TASK DIRECTIONS:
Filter the listing for lines containing "Spring".

EXTRACTED INFORMATION:
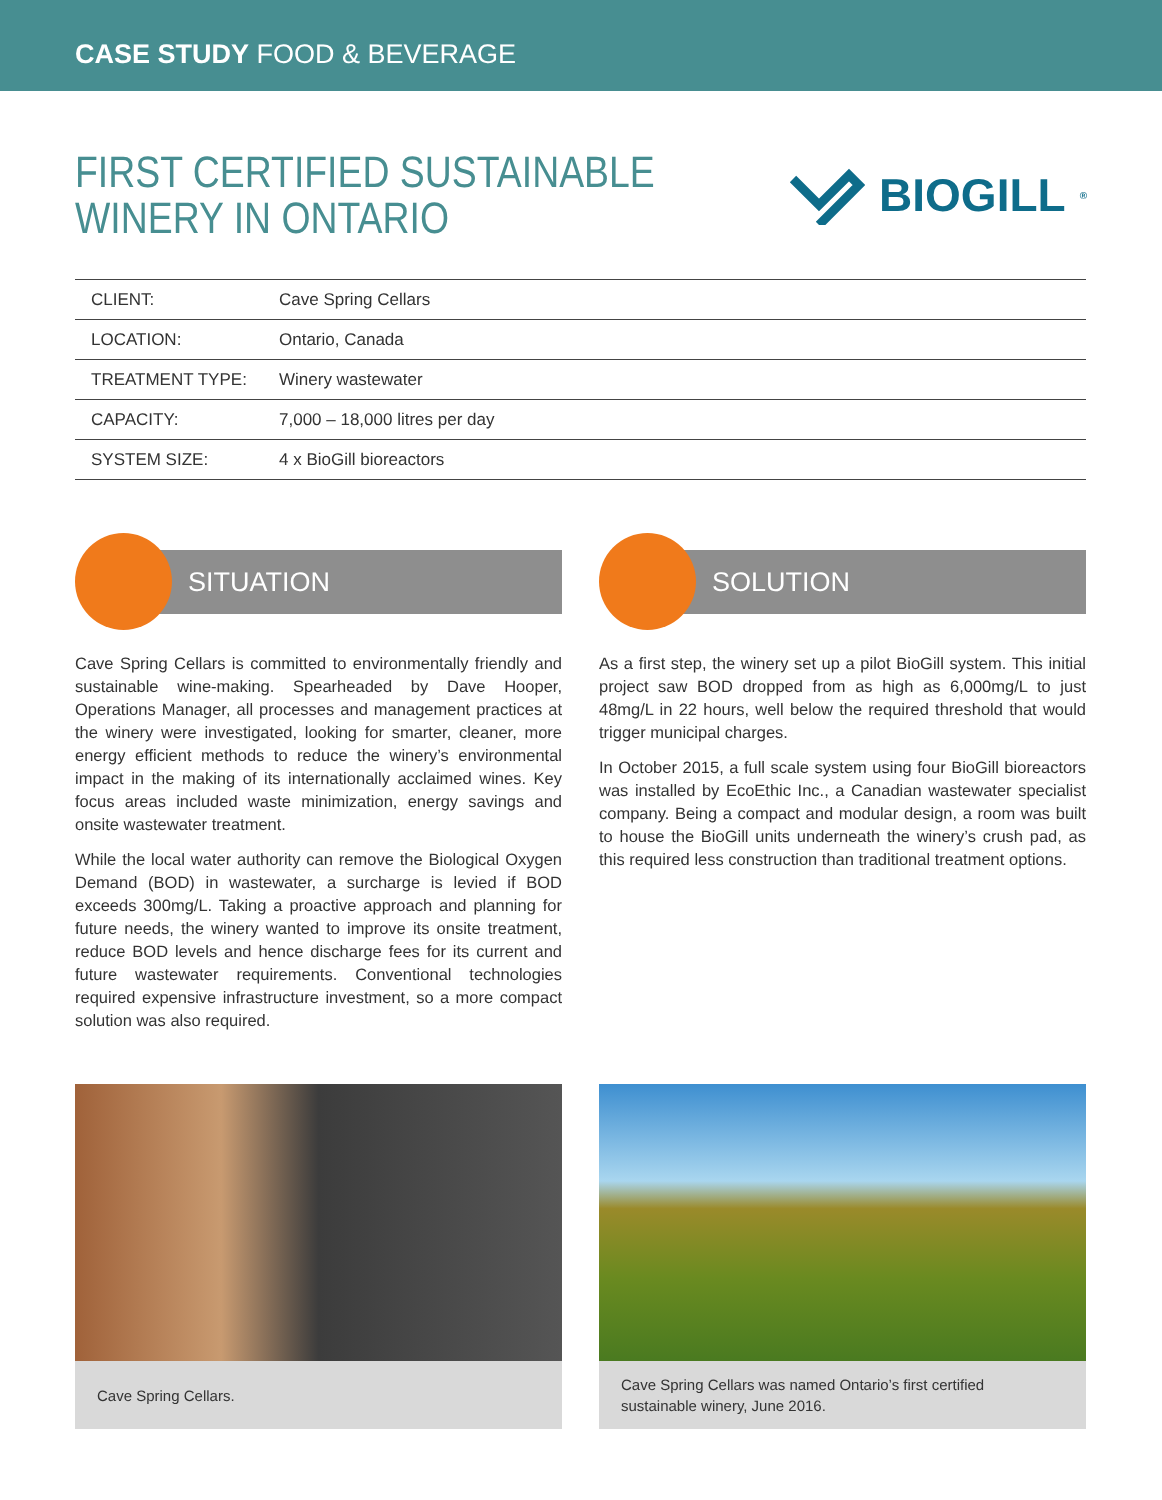CASE STUDY FOOD & BEVERAGE
FIRST CERTIFIED SUSTAINABLE
WINERY IN ONTARIO
BIOGILL<sup>®</sup>
| CLIENT: | Cave Spring Cellars |
| LOCATION: | Ontario, Canada |
| TREATMENT TYPE: | Winery wastewater |
| CAPACITY: | 7,000 – 18,000 litres per day |
| SYSTEM SIZE: | 4 x BioGill bioreactors |
SITUATION
Cave Spring Cellars is committed to environmentally friendly and sustainable wine-making. Spearheaded by Dave Hooper, Operations Manager, all processes and management practices at the winery were investigated, looking for smarter, cleaner, more energy efficient methods to reduce the winery’s environmental impact in the making of its internationally acclaimed wines. Key focus areas included waste minimization, energy savings and onsite wastewater treatment.
While the local water authority can remove the Biological Oxygen Demand (BOD) in wastewater, a surcharge is levied if BOD exceeds 300mg/L. Taking a proactive approach and planning for future needs, the winery wanted to improve its onsite treatment, reduce BOD levels and hence discharge fees for its current and future wastewater requirements. Conventional technologies required expensive infrastructure investment, so a more compact solution was also required.
SOLUTION
As a first step, the winery set up a pilot BioGill system. This initial project saw BOD dropped from as high as 6,000mg/L to just 48mg/L in 22 hours, well below the required threshold that would trigger municipal charges.
In October 2015, a full scale system using four BioGill bioreactors was installed by EcoEthic Inc., a Canadian wastewater specialist company. Being a compact and modular design, a room was built to house the BioGill units underneath the winery’s crush pad, as this required less construction than traditional treatment options.
Cave Spring Cellars. Cave Spring Cellars was named Ontario’s first certified sustainable winery, June 2016.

OUTPUT FOR THIS TASK:
| CLIENT: | Cave Spring Cellars |
Cave Spring Cellars is committed to environmentally friendly and sustainable wine-making. Spearheaded by Dave Hooper, Operations Manager, all processes and management practices at the winery were investigated, looking for smarter, cleaner, more energy efficient methods to reduce the winery’s environmental impact in the making of its internationally acclaimed wines. Key focus areas included waste minimization, energy savings and onsite wastewater treatment.
Cave Spring Cellars. Cave Spring Cellars was named Ontario’s first certified sustainable winery, June 2016.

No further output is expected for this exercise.